Вильям посмотрел на меня с изумлением, потом сказал:
- Мейбел, я вот подумал... а мне можно будет посетить Петербург? Похоже, многое из того, что у нас писали - неправда. Вижу это уже по тому, как поступили со мной и с другими несчастными, которым не посчастливилось оказаться в турецком лазарете. Вот я и хотел бы увидеть все своими глазами и написать пусть не истину в последней инстанции – это, знаете ли, невозможно – но хотя бы нечто максимально приближенное к правде.
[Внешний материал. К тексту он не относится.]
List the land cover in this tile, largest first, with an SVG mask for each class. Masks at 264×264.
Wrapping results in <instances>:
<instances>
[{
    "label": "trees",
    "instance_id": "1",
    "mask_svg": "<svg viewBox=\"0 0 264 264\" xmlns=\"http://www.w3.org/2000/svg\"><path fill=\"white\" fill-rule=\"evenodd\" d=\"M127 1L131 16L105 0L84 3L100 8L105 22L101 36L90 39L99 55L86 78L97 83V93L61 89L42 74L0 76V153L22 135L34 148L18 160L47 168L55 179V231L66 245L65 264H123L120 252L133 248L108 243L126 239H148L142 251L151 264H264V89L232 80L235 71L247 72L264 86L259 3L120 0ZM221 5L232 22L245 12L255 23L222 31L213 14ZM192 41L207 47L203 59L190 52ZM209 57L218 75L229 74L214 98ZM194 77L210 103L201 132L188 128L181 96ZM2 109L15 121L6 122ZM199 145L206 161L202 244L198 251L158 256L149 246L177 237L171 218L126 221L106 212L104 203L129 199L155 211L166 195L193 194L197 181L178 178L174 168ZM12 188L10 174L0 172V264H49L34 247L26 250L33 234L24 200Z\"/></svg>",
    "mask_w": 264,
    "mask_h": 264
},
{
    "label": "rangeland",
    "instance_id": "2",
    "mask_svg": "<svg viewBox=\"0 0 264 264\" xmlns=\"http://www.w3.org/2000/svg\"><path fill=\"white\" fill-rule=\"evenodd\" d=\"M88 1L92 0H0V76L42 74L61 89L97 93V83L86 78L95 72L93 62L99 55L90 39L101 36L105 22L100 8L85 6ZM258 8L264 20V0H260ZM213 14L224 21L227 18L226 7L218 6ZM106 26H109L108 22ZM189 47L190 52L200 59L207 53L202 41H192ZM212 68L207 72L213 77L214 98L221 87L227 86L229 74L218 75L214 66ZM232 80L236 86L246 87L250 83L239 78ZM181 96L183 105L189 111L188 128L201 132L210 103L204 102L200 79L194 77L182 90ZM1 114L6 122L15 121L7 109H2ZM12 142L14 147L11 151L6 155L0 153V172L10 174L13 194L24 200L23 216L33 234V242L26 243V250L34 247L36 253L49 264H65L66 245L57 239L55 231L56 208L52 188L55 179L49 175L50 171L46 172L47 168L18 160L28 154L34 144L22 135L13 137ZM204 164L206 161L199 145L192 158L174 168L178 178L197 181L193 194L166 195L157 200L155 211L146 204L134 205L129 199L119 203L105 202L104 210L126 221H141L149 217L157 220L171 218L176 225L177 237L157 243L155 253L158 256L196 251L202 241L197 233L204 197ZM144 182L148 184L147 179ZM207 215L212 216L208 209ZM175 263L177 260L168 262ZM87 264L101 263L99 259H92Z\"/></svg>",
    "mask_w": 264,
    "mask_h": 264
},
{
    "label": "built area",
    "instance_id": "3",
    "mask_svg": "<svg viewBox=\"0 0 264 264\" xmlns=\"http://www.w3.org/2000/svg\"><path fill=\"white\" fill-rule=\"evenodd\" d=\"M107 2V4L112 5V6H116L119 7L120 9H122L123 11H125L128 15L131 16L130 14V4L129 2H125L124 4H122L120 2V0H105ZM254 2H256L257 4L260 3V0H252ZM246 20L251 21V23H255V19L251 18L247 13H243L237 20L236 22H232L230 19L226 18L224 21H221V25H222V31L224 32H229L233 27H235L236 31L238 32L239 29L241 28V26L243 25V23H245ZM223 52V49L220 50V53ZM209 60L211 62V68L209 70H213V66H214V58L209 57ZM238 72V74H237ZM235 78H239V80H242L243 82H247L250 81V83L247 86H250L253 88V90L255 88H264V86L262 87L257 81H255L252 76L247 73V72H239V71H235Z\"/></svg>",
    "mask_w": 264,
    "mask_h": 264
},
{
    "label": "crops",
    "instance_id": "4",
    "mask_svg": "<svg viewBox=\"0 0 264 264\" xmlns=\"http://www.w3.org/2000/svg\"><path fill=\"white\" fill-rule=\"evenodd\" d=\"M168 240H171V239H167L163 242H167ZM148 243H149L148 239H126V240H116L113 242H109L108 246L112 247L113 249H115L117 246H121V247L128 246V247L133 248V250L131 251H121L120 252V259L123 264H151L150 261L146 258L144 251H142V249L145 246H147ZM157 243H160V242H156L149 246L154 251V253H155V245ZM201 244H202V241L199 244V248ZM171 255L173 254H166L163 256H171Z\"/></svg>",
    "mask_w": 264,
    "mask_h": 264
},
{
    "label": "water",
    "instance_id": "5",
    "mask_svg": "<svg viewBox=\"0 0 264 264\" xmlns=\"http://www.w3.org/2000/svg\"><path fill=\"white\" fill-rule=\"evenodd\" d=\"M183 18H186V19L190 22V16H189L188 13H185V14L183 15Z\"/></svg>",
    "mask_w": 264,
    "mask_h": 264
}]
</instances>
- Я спрошу у начальства, Билл, и дам вам знать. Я этого, как вы, наверное, понимаете, не решаю.
- Спасибо! И последний вопрос. Вы отказали Альфреду потому, что у вас было... другое предложение?
- Не только поэтому. Но да, я помолвлена.
- А он русский?
- Он тоже американец. Но русского происхождения. Журналист, как и вы, а еще служит сейчас в русской армии.
- Очень жаль, - грустно улыбнулся Билл. - Ну ладно, тогда я бы был счастлив, если бы вы и ваш жених согласились бы на мою дружбу... Тем более, что он - мой коллега по цеху.